### [Exercise instructions]
Each entry below is to be returned exactly, with any pictures left out.

[Source texts of formatted documents]
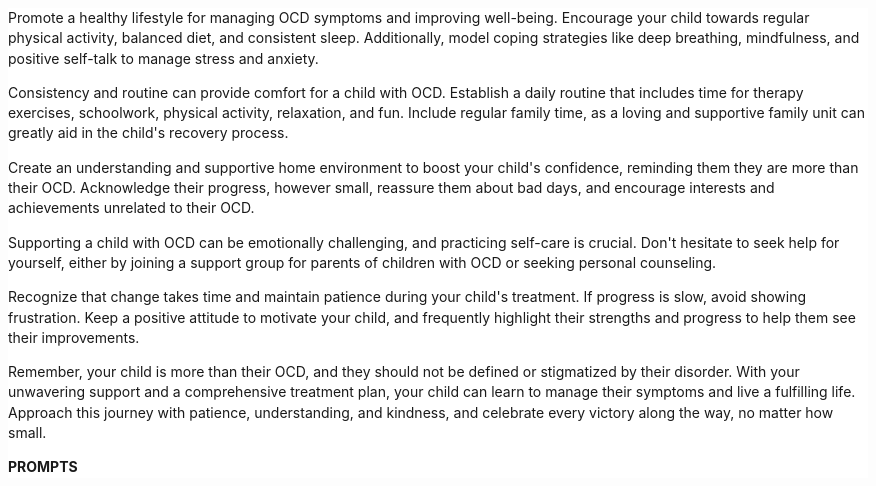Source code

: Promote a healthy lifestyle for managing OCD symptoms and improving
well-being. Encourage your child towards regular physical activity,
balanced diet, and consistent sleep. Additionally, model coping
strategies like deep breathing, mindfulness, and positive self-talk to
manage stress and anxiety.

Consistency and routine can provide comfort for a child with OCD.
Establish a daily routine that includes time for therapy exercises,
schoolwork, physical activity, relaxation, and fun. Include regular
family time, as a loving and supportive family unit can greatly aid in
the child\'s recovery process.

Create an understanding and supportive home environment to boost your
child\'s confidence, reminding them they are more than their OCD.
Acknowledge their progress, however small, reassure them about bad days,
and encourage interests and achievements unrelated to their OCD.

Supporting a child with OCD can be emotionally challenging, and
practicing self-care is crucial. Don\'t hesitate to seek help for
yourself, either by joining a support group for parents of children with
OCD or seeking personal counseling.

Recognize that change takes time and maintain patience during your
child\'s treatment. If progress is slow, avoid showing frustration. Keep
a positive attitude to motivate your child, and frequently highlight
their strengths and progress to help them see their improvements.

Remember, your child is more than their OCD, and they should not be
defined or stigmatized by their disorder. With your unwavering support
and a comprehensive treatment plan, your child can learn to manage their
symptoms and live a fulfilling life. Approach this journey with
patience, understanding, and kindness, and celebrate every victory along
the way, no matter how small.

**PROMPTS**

### [Solution for this exercise]
Source code

: Promote a healthy lifestyle for managing OCD symptoms and improving
well-being. Encourage your child towards regular physical activity,
balanced diet, and consistent sleep. Additionally, model coping
strategies like deep breathing, mindfulness, and positive self-talk to
manage stress and anxiety.

Consistency and routine can provide comfort for a child with OCD.
Establish a daily routine that includes time for therapy exercises,
schoolwork, physical activity, relaxation, and fun. Include regular
family time, as a loving and supportive family unit can greatly aid in
the child\'s recovery process.

Create an understanding and supportive home environment to boost your
child\'s confidence, reminding them they are more than their OCD.
Acknowledge their progress, however small, reassure them about bad days,
and encourage interests and achievements unrelated to their OCD.

Supporting a child with OCD can be emotionally challenging, and
practicing self-care is crucial. Don\'t hesitate to seek help for
yourself, either by joining a support group for parents of children with
OCD or seeking personal counseling.

Recognize that change takes time and maintain patience during your
child\'s treatment. If progress is slow, avoid showing frustration. Keep
a positive attitude to motivate your child, and frequently highlight
their strengths and progress to help them see their improvements.

Remember, your child is more than their OCD, and they should not be
defined or stigmatized by their disorder. With your unwavering support
and a comprehensive treatment plan, your child can learn to manage their
symptoms and live a fulfilling life. Approach this journey with
patience, understanding, and kindness, and celebrate every victory along
the way, no matter how small.

**PROMPTS**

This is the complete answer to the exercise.